> [Saved entries]
++++++++

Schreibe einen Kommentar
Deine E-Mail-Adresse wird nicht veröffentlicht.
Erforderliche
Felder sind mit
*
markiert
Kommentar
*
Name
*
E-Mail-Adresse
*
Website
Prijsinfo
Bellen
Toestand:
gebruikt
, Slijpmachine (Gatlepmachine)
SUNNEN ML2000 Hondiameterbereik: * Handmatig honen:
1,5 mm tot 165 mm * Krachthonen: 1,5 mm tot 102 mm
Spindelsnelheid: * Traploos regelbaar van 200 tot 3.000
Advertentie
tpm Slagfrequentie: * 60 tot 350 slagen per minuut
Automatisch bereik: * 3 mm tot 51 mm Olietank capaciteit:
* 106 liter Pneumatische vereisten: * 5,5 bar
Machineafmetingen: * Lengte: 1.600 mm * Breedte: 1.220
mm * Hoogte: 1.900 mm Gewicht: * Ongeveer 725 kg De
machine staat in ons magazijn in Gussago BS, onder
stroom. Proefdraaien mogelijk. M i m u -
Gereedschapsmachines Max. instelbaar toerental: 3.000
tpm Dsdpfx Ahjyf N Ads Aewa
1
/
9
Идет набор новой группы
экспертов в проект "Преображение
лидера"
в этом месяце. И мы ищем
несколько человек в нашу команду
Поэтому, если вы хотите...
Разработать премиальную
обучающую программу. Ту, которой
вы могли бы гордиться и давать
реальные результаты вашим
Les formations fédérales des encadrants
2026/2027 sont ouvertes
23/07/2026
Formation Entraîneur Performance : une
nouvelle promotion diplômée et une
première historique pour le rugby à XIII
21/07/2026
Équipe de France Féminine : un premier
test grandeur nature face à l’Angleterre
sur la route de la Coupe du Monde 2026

++++++++

> [WHAT TO PRODUCE]
Gather every line above that contains the string "Adresse".

> [TASK RESPONSE]
Deine E-Mail-Adresse wird nicht veröffentlicht.
E-Mail-Adresse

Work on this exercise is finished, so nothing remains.